1 марта 1903 года «великий сход» крюе в Пече постановил окончательно решить христианский вопрос (без разницы между сербами, греками и болгарами) и подробно уведомил Стамбул о том, что албанцы отныне будут делать, завершив многозначительно: «Если это наше уверение не будет принято, то мы придем ко дворцу султана. Если же наше уверение будет принято, обещаем, покончив с врагами Вашего Величества, наемниками России и Болгарии, на всё будущее время оставаться верными и послушными Вашими подданными».
После чего, не медля, приступили.Для начала всего за несколько дней вырезали вместе с семьями два-три десятка христиан, сербов и греков, для галочки всё же взятых на службу в жандармерию. Заодно перебили под сотню учителей, священников и «подозрительных»
болгар. А 17 марта огромная (то ли три, то ли пять тысяч), неплохо вооруженная толпа албанцев осадила Митровицу, требуя изгнать оттуда русского консула, а из Приштины — сербского. «Их цель ясна и указана в резолюции, — сообщал консул Григорий Щербина. — Они намерены уничтожить славянский элемент или заставить покинуть его родные места. В этом их честь и их достоинство. Я не стану покидать город, как предложено, поскольку, надеюсь, авторитет России и ее консула помогут спасти хотя бы кого-то».Поздним вечером албанцы пошли на штурм, и турецкому гарнизону пришлось отгонять их орудийным огнем, после чего крюе, потеряв до трехсот боевиков и отведя толпу, сообщили военным, что всё понимают, зла на служивых не держат, но «неверных» всё равно изведут. А на следующий день погиб тот самый Григорий Степанович Щербина, выехавший искать и спасать выживших. Виновный, не знавший, в кого стрелял, был по требованию Стамбула выдан крюе и по просьбе Николая II — «ибо не ведал, что творил, а также для усмирения воспаленных страстей» —
вместо виселицы пошел на каторгу.А через несколько месяцев близ Битоля погиб и Александр Аркадьевич Ростковский, причем убили его зверски и без причин, и на сей раз Николай Александрович просто приказал виновного, жандарма по имени Халим, повесить в 24 часа. И когда этого не сделали, в Босфор вошли броненосцы Черноморской эскадры, а из Петербурга пришла телеграмма, уведомляющая султана о том, что если Болгария и Сербия решат войти в Македонию и поделить ее, Россия встретит это с пониманием и, заняв Стамбул, выступит гарантом новых реалий.
«Винаги готов!»
[47] — восторженно взвыла София, «Увек спремни!»[48] — откликнулся Белград. Однако еще и эхо не утихло, а Халим уже висел, после чего вопрос был закрыт. Но только этот. Все остальные проблемы накалялись из синего в белое, фактически в трех вилайетах шла вялотекущая гражданская война. И вот теперь, более или менее представляя себе, какая обстановочка сложилась в Македонии после начала «венского процесса», самое время вспомнить об Организации, которая, само собой, тоже в стороне от событий не сидела...
ПРОБЛЕМЫ ИНДЕЙЦЕВ
В принципе, сама идея реформ пришлась «революционерам» не по нраву, и это понятно: их idee fixe — автономия, где они (а кто ж еще?) будут строить прекрасный новый мир, — откладывалась на неопределенное будущее, а в настоящем им не оставалось места, так что умеренную позицию великих держав они рассматривали как «великое предательство».

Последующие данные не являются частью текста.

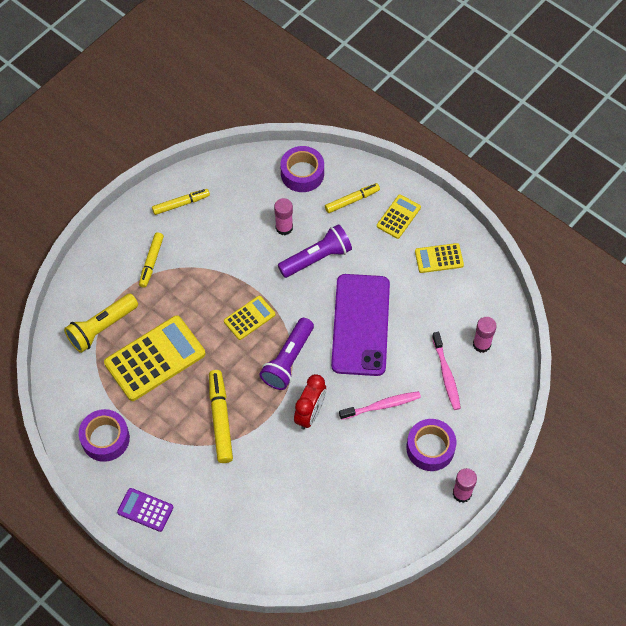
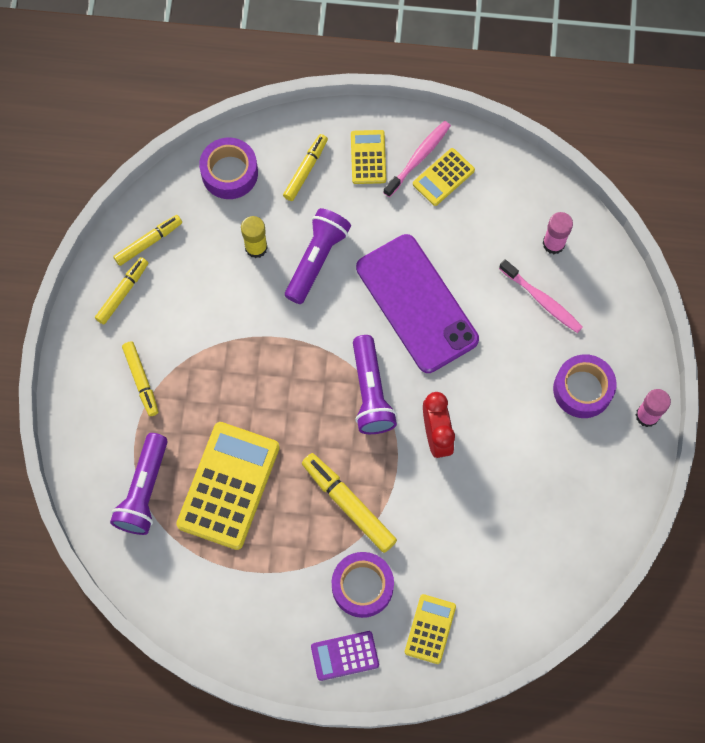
camera: 35 degrees left, 10 degrees up
(101, 328) = (144, 490): yellow flashlight -> purple flashlight
(105, 439) = (243, 609): purple tape -> purple tape (362, 586)
(220, 184) = (148, 242): none -> yellow marker
(249, 318) = (295, 373): yellow calculator -> yellow calculator (430, 629)
(284, 228) = (256, 247): pink glue stick -> yellow glue stick
(382, 406) = (502, 377): pink toothbrush -> pink toothbrush (418, 158)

Однако, рассуждали лидеры, что получилось один раз, после мятежа в Горной Джумае, может пройти и по второму кругу, — если, конечно, «турецкими извергами будет пролито уже не озеро, но море невинной крови». А в мысли о том, что так и будет, их укрепляла обстановка в крае.Иди реформы мягко, как предполагала Европа, скорее всего, и ЦК, и Комитет нажали бы на тормоза. Но как шли реформы, мы уже знаем, и в обстановке разгула албанских банд, когда, по оценкам Александра Ростковского, «сознание необходимости борьбы с турецкой властью проникло глубоко в массу христианского населения»,
люди их склада, тем более имея в строю уже более тридцати тысяч «сознательных активистов», просто не могли удержаться.